Worker ID Uniqueness

In our infrastructure, PIDs and hostnames are static across workers - by default the worker processes end up all having the same PIDs and report the same hostname. In order to make the workers show up properly in the temporal UI and to attribute which worker worked on the task, we’ve had to ensure that we override how the various SDKs derive the worker-id. With the worker-id override, the # of workers properly show up and task attribution works as expected.

I haven’t dug into the temporal cluster’s task matching code, but I’m curious as to type of problems arise when worker-id is not unique across workers. We recently saw a lot of workflows time out right after the initial WorkflowTaskScheduled task. On napkin, I’ve calculated there should be sufficient worker threads vs # of running executions so they shouldn’t have timed out - they timed out before WorkflowTaskStarted so this tells me the task poller never received the workflow task. My intuition tells me the cluster gets confused if multiple workers use the same worker-id. Instead of n workers, it might thinks there’s only 1/n of that number available. But given that workers poll, I would have also expected the cluster’s task queue continue to dispatch workflow tasks as long as pollers were ready to take a task off the task queue.
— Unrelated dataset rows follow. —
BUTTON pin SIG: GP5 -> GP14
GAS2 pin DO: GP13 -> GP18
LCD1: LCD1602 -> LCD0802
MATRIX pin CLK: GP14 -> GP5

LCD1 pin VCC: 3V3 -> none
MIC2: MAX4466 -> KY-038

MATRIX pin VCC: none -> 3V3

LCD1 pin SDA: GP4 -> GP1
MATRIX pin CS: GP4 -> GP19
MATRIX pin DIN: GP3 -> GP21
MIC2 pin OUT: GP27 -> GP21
I’m interested in the internals to better understand what other negative impact there might be beyond throughput. In particular, could there be wasted effort / negative impact on the persistence layer? We did see a large load on the DB but it’s difficult to determine if this was because of the worker-id non-uniqueness.

I belive worker-id is used only for visibility purposes and doesn’t affect how tasks are delivered. So overriding them doesn’t affect performance.